Up in the atmosphere, up where the air is clear oh lets go fly a ....plane.
I love flying. Up above the clouds, looking down on the earth from 500 miles up. Its exhillarating. As close to heaven as you can get while your heart is still ticking. I can spend the entire flight, just gazing out that tiny window. So calm and peaceful, high up above the concerns of the world. But ours was only a short flight, and we touched down safely on solid ground. Back to reality with a bump.

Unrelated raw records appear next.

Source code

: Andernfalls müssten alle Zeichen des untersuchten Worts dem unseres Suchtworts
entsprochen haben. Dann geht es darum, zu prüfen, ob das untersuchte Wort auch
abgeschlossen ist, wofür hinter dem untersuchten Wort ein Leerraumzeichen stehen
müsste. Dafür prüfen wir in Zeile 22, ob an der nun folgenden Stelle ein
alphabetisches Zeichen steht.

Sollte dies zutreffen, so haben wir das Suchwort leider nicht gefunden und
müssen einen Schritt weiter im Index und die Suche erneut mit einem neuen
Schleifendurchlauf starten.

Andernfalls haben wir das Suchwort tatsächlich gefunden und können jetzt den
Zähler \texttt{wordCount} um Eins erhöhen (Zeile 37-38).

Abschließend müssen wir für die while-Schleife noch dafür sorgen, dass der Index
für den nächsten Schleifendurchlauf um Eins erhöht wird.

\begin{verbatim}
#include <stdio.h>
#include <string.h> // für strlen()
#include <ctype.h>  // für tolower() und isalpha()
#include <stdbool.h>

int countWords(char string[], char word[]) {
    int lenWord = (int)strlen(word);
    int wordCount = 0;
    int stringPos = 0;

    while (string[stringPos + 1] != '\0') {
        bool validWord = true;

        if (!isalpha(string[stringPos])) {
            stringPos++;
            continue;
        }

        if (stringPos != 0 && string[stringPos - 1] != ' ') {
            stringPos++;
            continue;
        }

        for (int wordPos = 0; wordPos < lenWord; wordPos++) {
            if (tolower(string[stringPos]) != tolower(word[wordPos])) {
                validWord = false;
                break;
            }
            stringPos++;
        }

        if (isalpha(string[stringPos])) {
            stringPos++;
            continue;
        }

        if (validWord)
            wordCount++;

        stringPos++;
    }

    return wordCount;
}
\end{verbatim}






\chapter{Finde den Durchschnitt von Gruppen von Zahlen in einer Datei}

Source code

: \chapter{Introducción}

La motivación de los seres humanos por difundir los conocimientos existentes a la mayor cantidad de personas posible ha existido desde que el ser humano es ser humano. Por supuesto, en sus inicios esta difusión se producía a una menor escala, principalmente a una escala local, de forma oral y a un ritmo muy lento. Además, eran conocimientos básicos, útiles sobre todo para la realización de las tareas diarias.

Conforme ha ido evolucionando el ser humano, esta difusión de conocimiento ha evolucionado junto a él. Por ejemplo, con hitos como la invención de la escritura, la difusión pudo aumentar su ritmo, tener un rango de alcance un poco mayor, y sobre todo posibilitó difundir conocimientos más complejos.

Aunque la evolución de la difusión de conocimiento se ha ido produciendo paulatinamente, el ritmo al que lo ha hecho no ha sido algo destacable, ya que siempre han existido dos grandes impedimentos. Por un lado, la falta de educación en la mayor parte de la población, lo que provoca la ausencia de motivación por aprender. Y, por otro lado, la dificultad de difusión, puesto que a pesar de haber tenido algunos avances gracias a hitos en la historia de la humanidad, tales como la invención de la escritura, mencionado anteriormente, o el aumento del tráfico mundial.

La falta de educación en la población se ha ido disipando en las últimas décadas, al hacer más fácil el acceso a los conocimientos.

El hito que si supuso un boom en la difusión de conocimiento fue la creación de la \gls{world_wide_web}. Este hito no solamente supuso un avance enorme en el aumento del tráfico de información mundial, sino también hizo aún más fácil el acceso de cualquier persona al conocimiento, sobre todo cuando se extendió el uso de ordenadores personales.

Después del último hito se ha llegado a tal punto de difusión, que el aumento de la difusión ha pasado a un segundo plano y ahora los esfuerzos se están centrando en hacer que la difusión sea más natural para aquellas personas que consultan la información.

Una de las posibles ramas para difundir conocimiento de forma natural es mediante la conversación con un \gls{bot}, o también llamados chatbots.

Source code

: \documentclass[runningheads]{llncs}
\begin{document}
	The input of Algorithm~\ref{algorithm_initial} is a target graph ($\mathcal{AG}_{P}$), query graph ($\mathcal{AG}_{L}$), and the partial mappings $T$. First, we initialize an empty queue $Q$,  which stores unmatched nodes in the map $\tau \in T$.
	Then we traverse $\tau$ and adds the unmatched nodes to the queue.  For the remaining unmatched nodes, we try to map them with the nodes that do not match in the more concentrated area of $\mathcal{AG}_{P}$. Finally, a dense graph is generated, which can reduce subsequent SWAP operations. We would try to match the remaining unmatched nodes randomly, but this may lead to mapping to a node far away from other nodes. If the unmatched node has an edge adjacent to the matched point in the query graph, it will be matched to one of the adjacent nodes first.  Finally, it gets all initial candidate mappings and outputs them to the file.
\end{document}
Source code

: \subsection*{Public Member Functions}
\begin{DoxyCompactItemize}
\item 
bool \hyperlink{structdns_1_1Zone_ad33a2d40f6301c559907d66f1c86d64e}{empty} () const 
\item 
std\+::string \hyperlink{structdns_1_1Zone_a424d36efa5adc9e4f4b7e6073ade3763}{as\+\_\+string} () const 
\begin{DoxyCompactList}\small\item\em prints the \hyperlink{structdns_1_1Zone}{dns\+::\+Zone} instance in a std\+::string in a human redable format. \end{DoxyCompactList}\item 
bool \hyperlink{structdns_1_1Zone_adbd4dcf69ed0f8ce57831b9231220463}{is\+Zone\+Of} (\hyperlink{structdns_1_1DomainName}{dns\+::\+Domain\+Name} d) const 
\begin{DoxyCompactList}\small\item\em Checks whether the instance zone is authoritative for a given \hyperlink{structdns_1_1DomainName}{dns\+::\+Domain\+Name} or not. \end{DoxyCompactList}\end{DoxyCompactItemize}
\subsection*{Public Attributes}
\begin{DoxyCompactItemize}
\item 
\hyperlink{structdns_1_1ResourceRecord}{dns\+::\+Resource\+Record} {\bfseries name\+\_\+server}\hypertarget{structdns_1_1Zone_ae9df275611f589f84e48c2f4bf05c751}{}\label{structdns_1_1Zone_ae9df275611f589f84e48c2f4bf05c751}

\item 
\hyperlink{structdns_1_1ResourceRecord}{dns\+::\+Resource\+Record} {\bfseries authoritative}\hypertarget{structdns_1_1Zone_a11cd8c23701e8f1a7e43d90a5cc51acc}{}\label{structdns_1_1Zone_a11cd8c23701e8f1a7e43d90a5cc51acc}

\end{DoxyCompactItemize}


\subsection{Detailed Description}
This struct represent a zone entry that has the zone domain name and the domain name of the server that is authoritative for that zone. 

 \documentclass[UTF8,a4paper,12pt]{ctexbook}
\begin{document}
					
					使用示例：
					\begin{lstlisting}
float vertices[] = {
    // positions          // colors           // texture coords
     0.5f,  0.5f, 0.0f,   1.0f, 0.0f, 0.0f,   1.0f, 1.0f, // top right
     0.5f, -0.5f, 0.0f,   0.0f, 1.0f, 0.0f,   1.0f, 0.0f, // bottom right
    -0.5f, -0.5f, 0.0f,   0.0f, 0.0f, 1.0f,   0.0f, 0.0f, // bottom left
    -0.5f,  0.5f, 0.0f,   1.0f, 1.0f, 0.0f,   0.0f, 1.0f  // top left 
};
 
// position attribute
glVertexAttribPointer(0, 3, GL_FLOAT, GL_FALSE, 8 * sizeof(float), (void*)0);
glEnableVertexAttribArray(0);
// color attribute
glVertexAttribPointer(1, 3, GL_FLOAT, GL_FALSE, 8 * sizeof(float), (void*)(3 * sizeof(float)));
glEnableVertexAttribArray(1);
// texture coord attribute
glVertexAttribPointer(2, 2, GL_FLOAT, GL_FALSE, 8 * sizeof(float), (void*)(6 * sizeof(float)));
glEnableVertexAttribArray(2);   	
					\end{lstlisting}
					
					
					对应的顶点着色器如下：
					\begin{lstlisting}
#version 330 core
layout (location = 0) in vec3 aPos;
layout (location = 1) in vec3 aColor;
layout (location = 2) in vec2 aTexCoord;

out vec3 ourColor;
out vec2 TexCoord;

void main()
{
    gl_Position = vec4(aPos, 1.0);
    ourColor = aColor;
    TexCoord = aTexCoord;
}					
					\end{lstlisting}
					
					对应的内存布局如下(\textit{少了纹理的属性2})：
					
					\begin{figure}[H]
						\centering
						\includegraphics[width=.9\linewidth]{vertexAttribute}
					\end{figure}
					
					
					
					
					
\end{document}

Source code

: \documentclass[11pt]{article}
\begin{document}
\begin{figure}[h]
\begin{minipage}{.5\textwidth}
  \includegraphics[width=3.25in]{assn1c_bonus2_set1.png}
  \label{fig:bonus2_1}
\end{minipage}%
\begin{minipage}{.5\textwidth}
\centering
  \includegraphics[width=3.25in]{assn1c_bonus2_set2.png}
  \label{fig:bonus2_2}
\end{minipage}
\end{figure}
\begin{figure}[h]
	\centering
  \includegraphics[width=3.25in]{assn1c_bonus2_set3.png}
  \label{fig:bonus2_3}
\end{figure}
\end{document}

I've been away for a week. It went by so fast. Every day, my Mother in Law and I went to the hospital for at least four hours, often for longer. We would see Kayla starting to get tired and suggest we let her rest. But she would say, please dont go, you are only here for a few days so I want you here as long as possible. So we stayed for a few hours each day. Kayla is on strict bed rest for two weeks to make sure her incision heals well. After only a few days she is already restless. So was glad for the extra company. The docs are happy with her progress so far, but dont want her to take any chances on the infection recuring. However bored she is of her bed, she is busy making plans for the future. She has set herself a goal of being well enough to be able to go trick or treating. She may be a very grown up sixteen year-old in many ways, but having her set that goal, tells me she is still a little girl. With all the same needs and wants of any child.
This little girl has such a huge, huge place in my heart. A tear slipped down my cheek as our plane left Edmonton. I looked down on that city, hating to be leaving her, and said to myself "Bye Kayla". I dont know when I will get to see her again, but it cant be soon enough.